Monday, September 7, 2015

Vortex temporum - 2

Ce soir-là, on avait décidé de ne pas trop boire. Les discussions de poivrots, ça allait bien deux minutes. Les bouteilles, y a rien à faire, fallait qu'on les finisse. Manu dégueulait dans les bacs à fleurs, on l'installait dans un coin, il nous racontait que son frère était parti en Amérique, qu'il avait une villa et un chauffeur, une petite fille, une piscine, il se mettait à gueuler contre les capitalistes et les profs d'anglais qui lui avaient mis des bulles pendant toute sa scolarité, à cause de son accent de merde, il gueulait contre les ministres qui piquent l'argent des contribuables, contre les ASSEDIC qui donnaient qu'aux arabes et il parlait de tous ces trucs qu'il voulait faire avec son argent quand il était ado ; il voulait acheter des motos, ouvrir un garage et puis il s'est acheté du shit, de la Vodka et des bières. Il était toujours aussi minable, Manu, quand il dégueulait dans les bacs. Il se mettait à chialer et on le regardait en écoutant la musique déversée par nos walkmans. On partait à cinq heures du mat'. On n'avait plus rien à fumer. Fallait rentrer.



On arrivait chez nos vieux, on bouffait le reste de pâtes froides, on matait la télé, on foutait nos grolles n'importe où et on s'endormait là, jusqu'à midi, jusqu'à ce que nos mères n'en puissent plus de nous voir squatter le canapé alors qu'elles devaient passer l'aspirateur et aérer le salon. Un café, un bout de pain et on se retrouvait dans le hall de l'immeuble. On arrivait tous en même temps, à un quart d'heure près, parce que nos vies, c'étaient les mêmes et ça, on le savait, on n'avait pas besoin de se le raconter.

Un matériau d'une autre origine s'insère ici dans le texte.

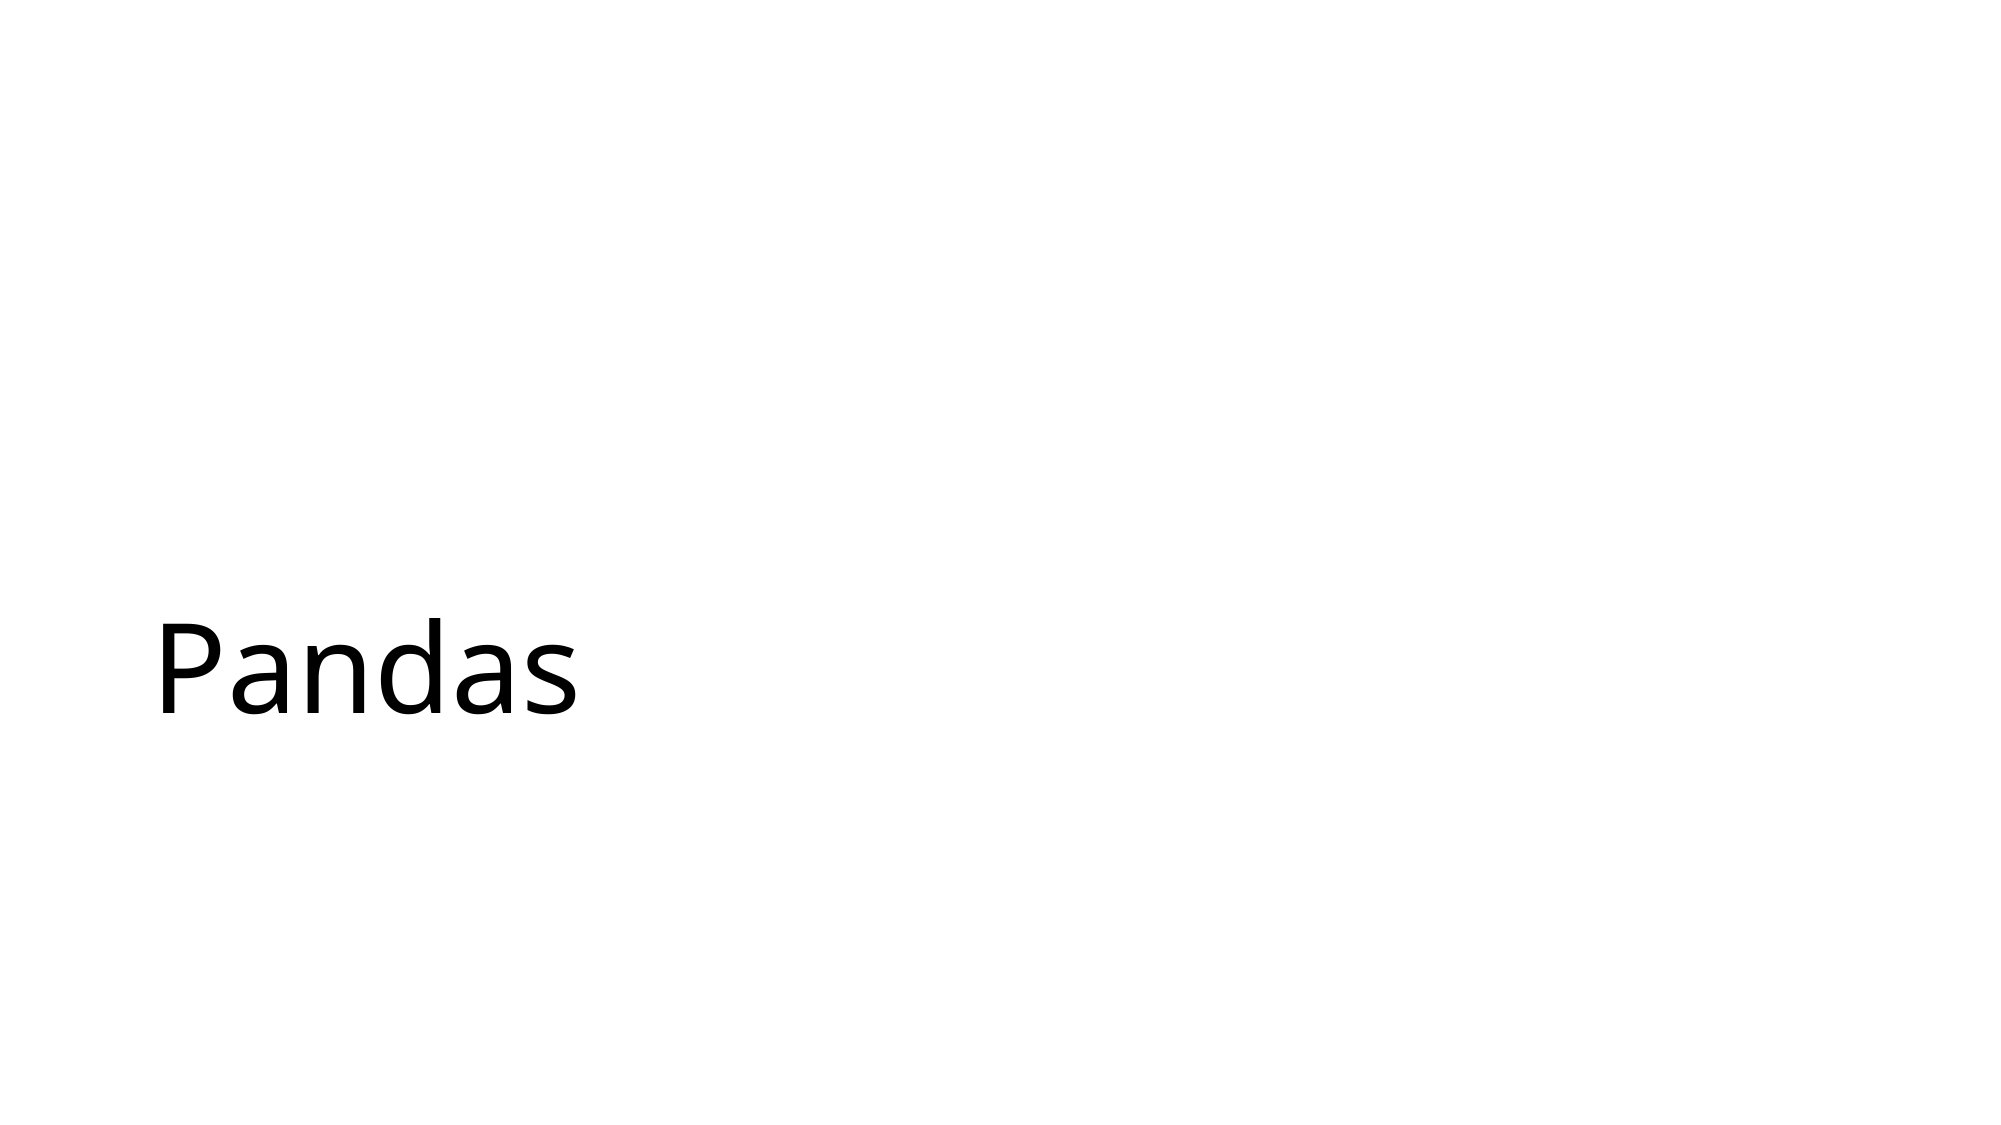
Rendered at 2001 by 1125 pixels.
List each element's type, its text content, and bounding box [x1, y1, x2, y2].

title Pandas [136, 280, 1862, 749]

On ressortait presque tout de suite du côté de la gare pour trouver des clopes et du fric. On postait Manu et sa gueule mal rasée entre le distributeur de tickets et la machine à café. Quatre-vingt-dix centimes le café. Un coup sur dix, on lui filait la monnaie. Nous, on remplissait nos paquets de clopes en taxant les passants. Un peu de fauche au passage quand les sacs restaient grand ouverts sous nos yeux. On prenait les portables et les porte-monnaie. Les calepins aussi, parce qu'on aimait bien mater ce qui occupait la vie de tous ces gens qui prenaient le RER et qui rentraient la gueule enfarinée. Les portables, on les filait à Momo pour qu'il les échange contre du shit. On passait chez Total pour acheter nos bouteilles. On tournait dans la boutique comme si on cherchait autre chose. On regardait les cartes Michelin et on parcourait la côte. Tout ce bleu. Toute cette eau. On feuilletait quelques livres, des trucs sur les tarots ou les records du monde. On ressortait avec nos bouteilles sous le bras et quelques Mars dans les poches. On traversait n'importe où, on prenait tout le trottoir, obligeant les mères à descendre leur poussette sur la chaussée, on restait devant l'école pour voir si l'institutrice était toujours aussi mignonne, et si elle flippait toujours autant de nous voir attendre là, on se demandait pourquoi les mères étaient si souvent enceintes, à quoi ça servait de mettre dans ce monde des colonies de capitalistes, à quoi ça servait de les envoyer peindre des sapins et faire des colliers de perles pour la fête des mères alors qu'ils allaient finir devant la télé à gratter leur millionnaire en bouffant des pizzas. On retournait dans le hall de l'immeuble. On commençait nos bouteilles. D'abord les bières, puis la Vodka. C’était ça, notre vie. Rien d’autre à foutre que de mater celles des autres passer en cendres sous nos yeux quand on brûlait les calepins, comme ça, parce que ça nous occupait, parce qu’il y avait tout à coup quelque chose qui bougeait réellement devant nous, toujours synchronisée avec la musique défilant dans nos écouteurs. Ça calmait la fièvre qui montait dans la paume de nos mains. Ça calmait l’envie qui nous prenait d’expulser la haine en frappant dans n’importe quoi, une boîte aux lettres, une poubelle. Un passant.